Cette solution est conforme à la jurisprudence actuelle. Certes, par le passé, le recours indu à l’année « lombarde » était sanctionné par la nullité de la clause prévoyant le taux conventionnel et sa substitution par le taux légal (Cass. civ. 1, 19 juin 2013, n° 12-16.651, FS-P+B+I N° Lexbase : A2042KH4). Il en va cependant différemment depuis une décision du 11 mars 2020 (Cass. civ. 1, 11 mars 2020, n° 19-10.875, F-P+B N° Lexbase : A75773IH ; J. Lasserre-Capdeville, Lexbase Affaires, mars 2020, n° 628 N° Lexbase : N2620BYP). La Haute juridiction y indique, en effet, que la mention, dans l’offre de prêt, d’un taux conventionnel calculé sur la base d’une année autre que l’année civile, est sanctionnée exclusivement par la déchéance du droit aux intérêts dans les termes des dispositions propres au crédit immobilier (du moment que l’inexactitude du taux entraîne, au regard du taux stipulé, un écart supérieur à une décimale). Or, cette sanction a pour caractéristique de pouvoir être modulée par les juges ; elle est donc moins sévère pour le prêteur que l’ancienne sanction encourue. Cette solution a été réitérée dans un avis remarqué (Cass. civ. 1, avis, 10 juin 2020, n° 20-70.001 N° Lexbase : A59493NN).

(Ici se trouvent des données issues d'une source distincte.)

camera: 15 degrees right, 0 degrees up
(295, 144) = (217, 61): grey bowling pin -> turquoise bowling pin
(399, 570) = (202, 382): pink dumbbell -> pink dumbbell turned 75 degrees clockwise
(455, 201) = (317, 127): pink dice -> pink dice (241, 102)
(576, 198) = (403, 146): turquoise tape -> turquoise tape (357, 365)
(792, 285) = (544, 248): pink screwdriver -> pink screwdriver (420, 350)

Second moyen. En second lieu, l'emprunteur faisait grief à l'arrêt de la cour d’appel d’avoir rejeté sa demande de déchéance du droit aux intérêts. Plusieurs arguments étaient avancés.
D’abord, l'article R. 313-1 du Code de la consommation, dans sa rédaction issue du décret n° 2002-928 du 10 juin 2002, applicable à la cause, et son annexe, en ce qu'il dispose que le résultat du calcul du taux effectif global est exprimé avec une exactitude d'au moins une décimale, concernerait exclusivement les prêts à la consommation et serait inapplicable aux crédits immobiliers. Dès lors, en retenant, pour rejeter la demande en déchéance de l'emprunteur, qu'il n'apportait pas la preuve que l'erreur qu'il invoquait dans le calcul du taux effectif global du prêt immobilier qu'il avait souscrit dépassait le seuil légal prescrit par l'article R. 313-1, ancien, du Code de la consommation, et entraînait par conséquent un écart d'au moins une décimale entre le taux réel et le taux mentionné dans le contrat, la cour d'appel aurait violé, par fausse application, l'article R. 313-1 du Code de la consommation et de son annexe, dans leur version applicable à la cause.

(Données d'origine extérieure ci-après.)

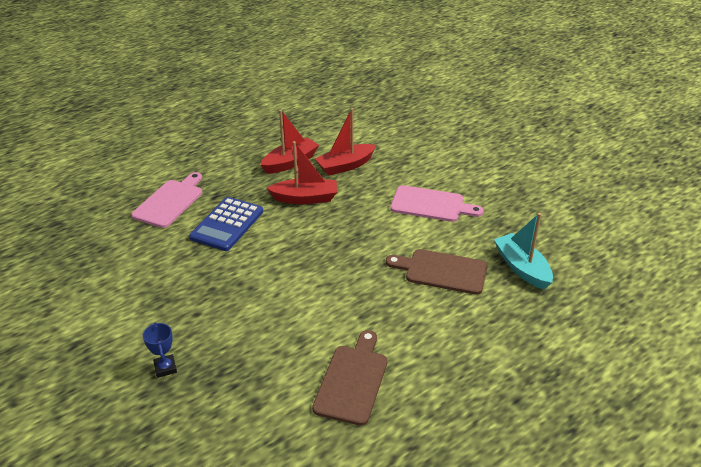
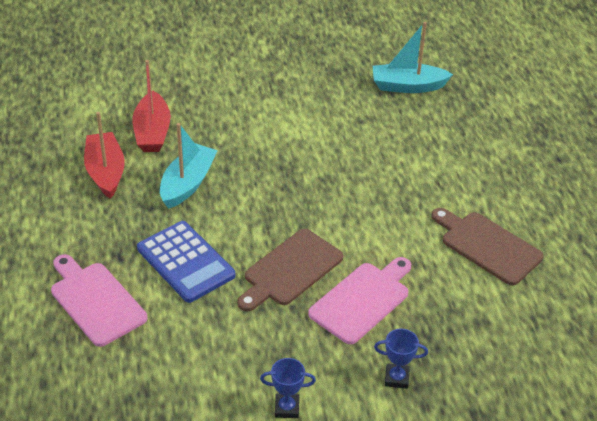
camera: 65 degrees left, 5 degrees up
(111, 318) = (287, 408): none -> blue trophy
(305, 198) = (187, 184): red boat -> turquoise boat
(431, 205) = (274, 100): pink cutting board -> pink cutting board (362, 300)
(442, 271) = (379, 134): brown cutting board -> brown cutting board (290, 270)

La Cour de cassation ne partage pas cette affirmation. Selon elle, la marge d’erreur admise par cette annexe à l'article R. 313-1 du Code de la consommation, dans sa rédaction issue du décret n° 2002-927 du 10 juin 2002, « a vocation à s’appliquer au crédit immobilier ». Dès lors, ayant constaté que l'emprunteur ne rapportait pas la preuve d'un écart d'au moins une décimale entre le taux réel et celui mentionné dans l'offre de prêt, c'est à bon droit que la cour d'appel a rejeté la demande de déchéance du droit aux intérêts au titre de l'erreur affectant le calcul du taux effectif global.

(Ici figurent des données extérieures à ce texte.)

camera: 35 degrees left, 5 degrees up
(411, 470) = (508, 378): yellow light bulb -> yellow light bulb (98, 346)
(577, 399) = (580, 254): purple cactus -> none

Ensuite, l’auteur du moyen déclarait que le taux de période qui assure, selon la méthode des intérêts composés, l'égalité entre, d'une part, les sommes prêtées et, d'autre part, tous les versements dus par l'emprunteur au titre de ce prêt, en capital, intérêts et frais divers, doit être exprimé de manière exacte sans arrondi. Dès lors, en affirmant, pour rejeter la demande en déchéance de l'emprunteur, qu'aucune disposition légale n'interdisait à la banque prêteuse de présenter un taux de période arrondi et que cette option était sans incidence sur la régularité du taux effectif global, la cour d'appel aurait violé, par refus d'application, les articles L. 313-1 et R. 313-1 du Code de la consommation, dans leur rédaction applicable à la cause.
Ici encore, le moyen ne parvient pas à convaincre la Cour de cassation. Selon elle, si la règle de l’arrondi est inapplicable au calcul du taux de période, l’inexactitude de ce taux, contrairement à celle du taux effectif global, « n'est pas de nature à entraîner la déchéance du droit aux intérêts ».